◆ **TO-DO ITEM**
Extract the lines of the data below word for word. Start at the line that contains "Allows a radio" and continue through the end of the data.

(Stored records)
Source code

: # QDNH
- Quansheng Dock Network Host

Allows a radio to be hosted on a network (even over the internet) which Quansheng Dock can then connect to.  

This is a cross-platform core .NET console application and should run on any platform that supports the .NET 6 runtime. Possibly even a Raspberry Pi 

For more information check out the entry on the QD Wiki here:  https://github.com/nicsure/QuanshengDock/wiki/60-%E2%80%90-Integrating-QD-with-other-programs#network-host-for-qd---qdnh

◆ **ANSWER SECTION**
Allows a radio to be hosted on a network (even over the internet) which Quansheng Dock can then connect to.  

This is a cross-platform core .NET console application and should run on any platform that supports the .NET 6 runtime. Possibly even a Raspberry Pi 

For more information check out the entry on the QD Wiki here:  https://github.com/nicsure/QuanshengDock/wiki/60-%E2%80%90-Integrating-QD-with-other-programs#network-host-for-qd---qdnh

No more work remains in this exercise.